Sunday, October 19, 2014

Carlyle's Investors Pay for Collusion Settlement

The epic shamelessness of private equity underwriters (PEU's) can be seen in The Carlyle Group's passing on the cost to investors for settling its role in illegal collusion with other PEU's on club deals.

Carlyle agreed to pay $115 million in the settlement. But the firm didn’t shoulder those costs. Nor did Carlyle executives or shareholders.

Instead, investors in Carlyle Partners IV, a $7.8 billion buyout fund started in 2004, will bear the settlement costs that are not covered by insurance. Those investors include retired state and city employees in California, Illinois, Louisiana, Ohio, Texas and 10 other states. Five New York City and state pensions are among them.
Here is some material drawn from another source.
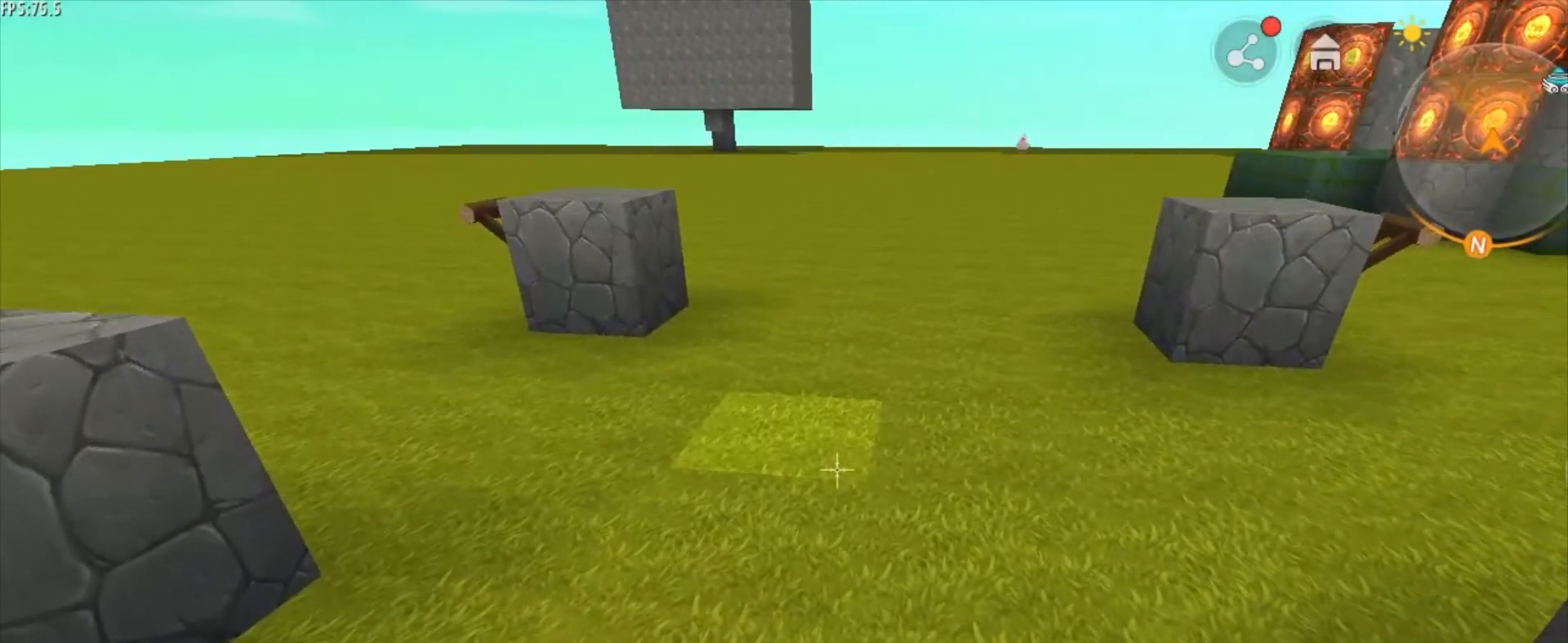
{"keys": [], "mouse": [], "mouse_move": "still", "events": [[83, "w", "down"], [459, "w", "up"]]}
I've written about private equity for seven years and found numerous other fees and costs PEU's charged affiliates and investors.  Investors didn't collude.  Carlyle's management did.  NYT reported under Retirement (not DealBook):

Also blacked out in the Carlyle V agreement is a section on who will pay legal costs associated with fund operations. First on the hook are companies bought by the fund and held in its portfolio, the unredacted agreement says. That essentially makes investors pay, because money taken from portfolio companies is ultimately extracted from the funds’ investors.

But if for some reason those portfolio companies cannot pay, the Carlyle V document says, investors will be asked to cover the remaining expenses.
I wish the following were true:

“Fees are not trade secrets,” he said. “It’s entirely reasonable for us to know what we’re paying.”

Not in today's PEU world where politicians Red and Blue love PEU.